Continue the blog post and comment thread about Mormons and the mosque near Ground Zero, starting right after its last line.

> Passage given
· · ·
But my Mormon gut tells me that we ought to be supporting the project. A Facebook group called “Mormons Who Support a Mosque Near Ground Zero” has garnered 500 members. It would be even better if more Mormons sought to become acquainted with the proposal and plans, as well as with Islam itself, in order to make a better-informed decision as to whether or not the project deserves support. This is not to say that anyone in opposition is uninformed. But the reasons I have seen given by Mormons in discussions around the Web have been lacking in rigor, to say the least (comparisons to building a temple at Mountain Meadows seems to be among the more popular responses. This response is weak for more reasons than I care to delve into in the main body of the post, feel free to engage on that in the comments). How ironic would it be if Mormons and Catholics, two groups historically marginalized in the United States, should be among those more likely to oppose the construction of the Islamic Center near Ground Zero? Especially given their mutual praise of religious freedom regarding other topics?

  • http://www.lifeongoldplates.com BHodges

    Parenthetically, I don’t recall if the Church released a statement on the mosque, but they did release a statement discouraging the burning of the Qur’an:

    http://beta-newsroom.lds.org/article/church-statement-on-the-burning-of-the-koran

  • http://www.todrobbins.com Tod Robbins

    I wish they would have surveyed me. I would’ve given them the what for.

  • http://www.lifeongoldplates.com BHodges

    The wonders of polling selection!
· · ·
Entries taken from a dataset:

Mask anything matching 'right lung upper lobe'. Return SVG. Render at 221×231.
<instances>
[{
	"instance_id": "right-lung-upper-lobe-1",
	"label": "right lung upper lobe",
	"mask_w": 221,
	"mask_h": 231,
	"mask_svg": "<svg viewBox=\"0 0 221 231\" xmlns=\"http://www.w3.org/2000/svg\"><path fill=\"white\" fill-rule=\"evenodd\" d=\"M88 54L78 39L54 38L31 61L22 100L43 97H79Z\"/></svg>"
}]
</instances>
· · ·
> Reply
  • http://www.todrobbins.com Tod Robbins

    In all likelihood survey companies now have political orientation on record via ChoicePoint, et al, that the polls are skewed for a reason. Maybe? Conspiracy Tod? Yes.

  • http://www.lifeongoldplates.com BHodges

    But what sort of political advantage could be gained by showing that Catholics and Mormons are more opposed to the Center than say, Muslims?

  • http://www.todrobbins.com Tod Robbins

    I don’t know. I was merely pandering to Monday morning babbling insignificance. Strike it from the record Sir Hodges!

  • http://www.lifeongoldplates.com BHodges

    aw nuts

  • http://www.todrobbins.com Tod Robbins

    Can I just say this two-way banter has enriched my morning? Where is everyone else in this discussion anyhow?

  • http://www.faithpromotingrumor.com Chris H.

    I wouldn’t read much into this. These polls tell us little. Of course, I do no expect much from my co-religionists.

  • http://www.faithpromotingrumor.com Chris H.

    Also, I would not read much into the presence and size of Facebook groups.

  • http://www.keepapitchinin.org Ardis E. Parshall

    Thanks, BHodges. Nothing to add, but I agree with everything you’ve said.

  • http://thegooddemocrat.wordpress.com Dan

    BHodges,

    On the other hand, I think the the folks constructing the Center have done a pretty poor job on the PR side and have done little to help otherwise uninformed but open individuals understand their side of the situation, to try and get their message out there, to respond to some of the rhetoric being spread by anti-Islamists, to quell the fear or outrage, to try to spread understanding.

    Because they have so many tools at their disposal to counter News Corp…uh…

    They did reach out. They communicated with the local community, with all the appropriate boards and everything they needed to do locally. The majority of the view locally was positive. They even went on Fox News (Bill O’Reily’s show in December 2009, which was hosted by Laura Ingraham at the time) and Laura Ingraham said she saw nothing wrong with what they were doing.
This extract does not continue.